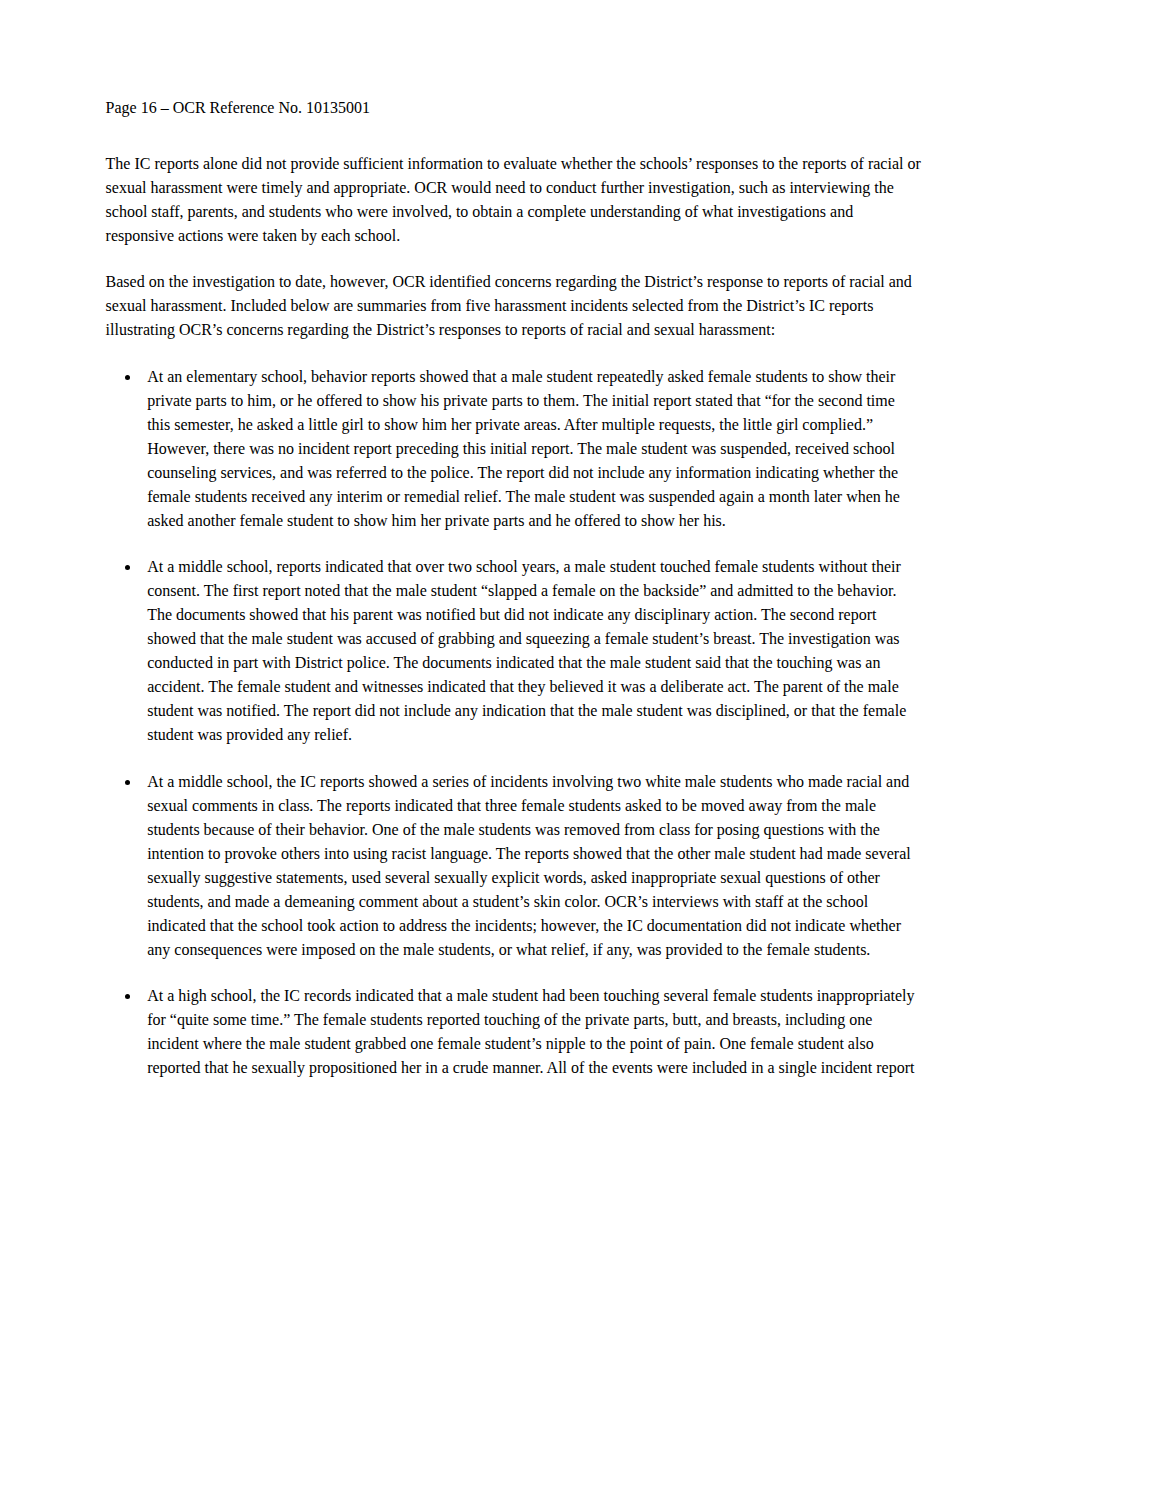Page 16 – OCR Reference No. 10135001
The IC reports alone did not provide sufficient information to evaluate whether the schools’ responses to the reports of racial or sexual harassment were timely and appropriate. OCR would need to conduct further investigation, such as interviewing the school staff, parents, and students who were involved, to obtain a complete understanding of what investigations and responsive actions were taken by each school.
Based on the investigation to date, however, OCR identified concerns regarding the District’s response to reports of racial and sexual harassment. Included below are summaries from five harassment incidents selected from the District’s IC reports illustrating OCR’s concerns regarding the District’s responses to reports of racial and sexual harassment:
At an elementary school, behavior reports showed that a male student repeatedly asked female students to show their private parts to him, or he offered to show his private parts to them. The initial report stated that “for the second time this semester, he asked a little girl to show him her private areas. After multiple requests, the little girl complied.” However, there was no incident report preceding this initial report. The male student was suspended, received school counseling services, and was referred to the police. The report did not include any information indicating whether the female students received any interim or remedial relief. The male student was suspended again a month later when he asked another female student to show him her private parts and he offered to show her his.
At a middle school, reports indicated that over two school years, a male student touched female students without their consent. The first report noted that the male student “slapped a female on the backside” and admitted to the behavior. The documents showed that his parent was notified but did not indicate any disciplinary action. The second report showed that the male student was accused of grabbing and squeezing a female student’s breast. The investigation was conducted in part with District police. The documents indicated that the male student said that the touching was an accident. The female student and witnesses indicated that they believed it was a deliberate act. The parent of the male student was notified. The report did not include any indication that the male student was disciplined, or that the female student was provided any relief.
At a middle school, the IC reports showed a series of incidents involving two white male students who made racial and sexual comments in class. The reports indicated that three female students asked to be moved away from the male students because of their behavior. One of the male students was removed from class for posing questions with the intention to provoke others into using racist language. The reports showed that the other male student had made several sexually suggestive statements, used several sexually explicit words, asked inappropriate sexual questions of other students, and made a demeaning comment about a student’s skin color. OCR’s interviews with staff at the school indicated that the school took action to address the incidents; however, the IC documentation did not indicate whether any consequences were imposed on the male students, or what relief, if any, was provided to the female students.
At a high school, the IC records indicated that a male student had been touching several female students inappropriately for “quite some time.” The female students reported touching of the private parts, butt, and breasts, including one incident where the male student grabbed one female student’s nipple to the point of pain. One female student also reported that he sexually propositioned her in a crude manner. All of the events were included in a single incident report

Work request - Every line from the start of the listing above through the line with "The IC reports alone" should be repeated exactly; skip the pictures and add nothing else.

Finished task -
Page 16 – OCR Reference No. 10135001
The IC reports alone did not provide sufficient information to evaluate whether the schools’ responses to the reports of racial or sexual harassment were timely and appropriate. OCR would need to conduct further investigation, such as interviewing the school staff, parents, and students who were involved, to obtain a complete understanding of what investigations and responsive actions were taken by each school.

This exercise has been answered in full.